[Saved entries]
########################################

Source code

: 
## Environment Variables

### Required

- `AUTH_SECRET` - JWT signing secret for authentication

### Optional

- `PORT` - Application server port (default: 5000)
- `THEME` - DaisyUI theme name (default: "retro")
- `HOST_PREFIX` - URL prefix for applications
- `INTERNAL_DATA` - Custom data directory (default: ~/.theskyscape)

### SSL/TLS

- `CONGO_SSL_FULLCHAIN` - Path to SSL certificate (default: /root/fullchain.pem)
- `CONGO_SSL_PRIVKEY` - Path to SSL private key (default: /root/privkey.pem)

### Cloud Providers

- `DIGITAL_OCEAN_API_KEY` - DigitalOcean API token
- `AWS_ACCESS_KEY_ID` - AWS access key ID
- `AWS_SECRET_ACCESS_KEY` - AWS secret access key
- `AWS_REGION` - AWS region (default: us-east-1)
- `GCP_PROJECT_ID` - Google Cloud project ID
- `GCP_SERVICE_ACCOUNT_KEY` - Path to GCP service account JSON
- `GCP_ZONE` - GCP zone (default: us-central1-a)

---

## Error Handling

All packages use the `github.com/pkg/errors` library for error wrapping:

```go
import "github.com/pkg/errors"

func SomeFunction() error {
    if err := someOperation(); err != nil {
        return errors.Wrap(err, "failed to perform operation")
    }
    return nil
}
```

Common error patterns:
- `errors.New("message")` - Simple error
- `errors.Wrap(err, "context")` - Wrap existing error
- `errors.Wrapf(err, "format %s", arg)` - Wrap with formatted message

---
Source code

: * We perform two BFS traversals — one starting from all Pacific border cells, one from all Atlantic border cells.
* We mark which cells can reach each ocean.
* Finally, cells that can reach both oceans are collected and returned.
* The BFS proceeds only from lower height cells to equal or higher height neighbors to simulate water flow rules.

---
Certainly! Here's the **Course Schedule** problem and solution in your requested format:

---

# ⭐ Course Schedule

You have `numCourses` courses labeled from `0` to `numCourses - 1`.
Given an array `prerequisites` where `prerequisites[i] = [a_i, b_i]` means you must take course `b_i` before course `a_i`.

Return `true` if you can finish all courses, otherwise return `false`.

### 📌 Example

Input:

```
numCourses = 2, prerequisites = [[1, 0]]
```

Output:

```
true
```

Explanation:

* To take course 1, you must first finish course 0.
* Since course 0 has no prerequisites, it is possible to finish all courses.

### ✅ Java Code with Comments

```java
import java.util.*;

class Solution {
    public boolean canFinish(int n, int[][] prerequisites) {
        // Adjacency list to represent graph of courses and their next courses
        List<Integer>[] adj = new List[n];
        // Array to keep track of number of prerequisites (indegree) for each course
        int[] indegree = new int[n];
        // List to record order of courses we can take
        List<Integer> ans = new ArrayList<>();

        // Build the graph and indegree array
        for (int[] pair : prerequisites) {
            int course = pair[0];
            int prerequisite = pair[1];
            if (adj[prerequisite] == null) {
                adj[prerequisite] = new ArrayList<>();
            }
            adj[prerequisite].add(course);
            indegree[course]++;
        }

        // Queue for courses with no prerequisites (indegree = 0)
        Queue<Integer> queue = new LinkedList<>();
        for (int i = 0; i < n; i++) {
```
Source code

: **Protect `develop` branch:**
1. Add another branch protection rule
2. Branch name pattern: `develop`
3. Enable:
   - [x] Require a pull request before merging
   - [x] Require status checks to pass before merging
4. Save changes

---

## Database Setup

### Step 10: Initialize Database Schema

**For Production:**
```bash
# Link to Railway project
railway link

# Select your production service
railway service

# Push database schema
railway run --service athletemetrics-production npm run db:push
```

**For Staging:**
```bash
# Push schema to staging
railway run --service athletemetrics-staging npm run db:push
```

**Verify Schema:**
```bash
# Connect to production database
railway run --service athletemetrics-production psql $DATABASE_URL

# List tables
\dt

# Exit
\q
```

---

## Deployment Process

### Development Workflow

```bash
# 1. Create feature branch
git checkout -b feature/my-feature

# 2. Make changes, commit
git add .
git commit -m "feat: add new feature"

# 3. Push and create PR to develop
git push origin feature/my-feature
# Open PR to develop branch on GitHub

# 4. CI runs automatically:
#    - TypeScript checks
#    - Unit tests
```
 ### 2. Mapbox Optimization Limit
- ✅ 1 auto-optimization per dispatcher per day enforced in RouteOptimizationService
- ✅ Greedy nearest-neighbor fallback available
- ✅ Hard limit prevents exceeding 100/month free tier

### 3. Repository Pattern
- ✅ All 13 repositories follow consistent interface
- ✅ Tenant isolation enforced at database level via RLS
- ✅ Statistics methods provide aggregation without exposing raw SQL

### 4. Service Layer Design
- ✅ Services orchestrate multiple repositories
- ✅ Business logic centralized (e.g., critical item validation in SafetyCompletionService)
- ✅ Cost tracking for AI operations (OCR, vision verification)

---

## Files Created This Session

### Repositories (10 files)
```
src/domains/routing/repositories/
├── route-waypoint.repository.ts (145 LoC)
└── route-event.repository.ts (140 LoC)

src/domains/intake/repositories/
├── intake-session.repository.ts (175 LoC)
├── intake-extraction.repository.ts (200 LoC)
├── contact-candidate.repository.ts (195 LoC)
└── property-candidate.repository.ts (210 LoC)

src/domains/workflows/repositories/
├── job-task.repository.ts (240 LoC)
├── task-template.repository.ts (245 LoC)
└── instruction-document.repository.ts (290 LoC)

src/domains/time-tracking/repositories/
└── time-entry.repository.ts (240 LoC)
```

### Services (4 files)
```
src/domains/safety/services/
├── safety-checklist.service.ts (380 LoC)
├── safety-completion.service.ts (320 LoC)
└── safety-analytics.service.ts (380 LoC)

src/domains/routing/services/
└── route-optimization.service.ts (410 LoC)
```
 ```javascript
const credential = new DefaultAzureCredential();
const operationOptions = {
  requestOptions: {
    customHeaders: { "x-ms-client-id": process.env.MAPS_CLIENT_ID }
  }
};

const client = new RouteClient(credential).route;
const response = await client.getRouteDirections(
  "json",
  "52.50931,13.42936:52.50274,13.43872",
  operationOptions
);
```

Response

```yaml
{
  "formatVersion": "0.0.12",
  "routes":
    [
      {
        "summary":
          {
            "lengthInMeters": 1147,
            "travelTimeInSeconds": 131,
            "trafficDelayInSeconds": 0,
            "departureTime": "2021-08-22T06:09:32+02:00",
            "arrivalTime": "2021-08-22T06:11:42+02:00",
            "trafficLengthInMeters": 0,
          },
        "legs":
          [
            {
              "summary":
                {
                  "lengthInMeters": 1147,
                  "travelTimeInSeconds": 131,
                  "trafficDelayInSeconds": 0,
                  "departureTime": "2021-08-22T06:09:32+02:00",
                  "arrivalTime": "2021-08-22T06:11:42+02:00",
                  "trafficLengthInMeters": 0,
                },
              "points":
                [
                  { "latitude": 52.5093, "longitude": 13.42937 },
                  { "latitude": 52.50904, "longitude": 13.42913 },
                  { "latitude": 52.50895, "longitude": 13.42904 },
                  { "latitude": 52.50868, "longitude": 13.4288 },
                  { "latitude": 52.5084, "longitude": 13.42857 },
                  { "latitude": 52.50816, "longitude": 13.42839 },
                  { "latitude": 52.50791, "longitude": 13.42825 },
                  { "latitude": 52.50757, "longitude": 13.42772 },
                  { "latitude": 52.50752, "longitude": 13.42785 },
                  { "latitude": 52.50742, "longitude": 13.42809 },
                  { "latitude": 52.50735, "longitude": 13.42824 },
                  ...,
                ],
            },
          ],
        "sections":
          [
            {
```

########################################

Your task |
Exact copies of the lines from the start of the data up to the line holding "certificate (default: /root/fullchain.pem)", both included, are all that is needed.

Result below |
Source code

: 
## Environment Variables

### Required

- `AUTH_SECRET` - JWT signing secret for authentication

### Optional

- `PORT` - Application server port (default: 5000)
- `THEME` - DaisyUI theme name (default: "retro")
- `HOST_PREFIX` - URL prefix for applications
- `INTERNAL_DATA` - Custom data directory (default: ~/.theskyscape)

### SSL/TLS

- `CONGO_SSL_FULLCHAIN` - Path to SSL certificate (default: /root/fullchain.pem)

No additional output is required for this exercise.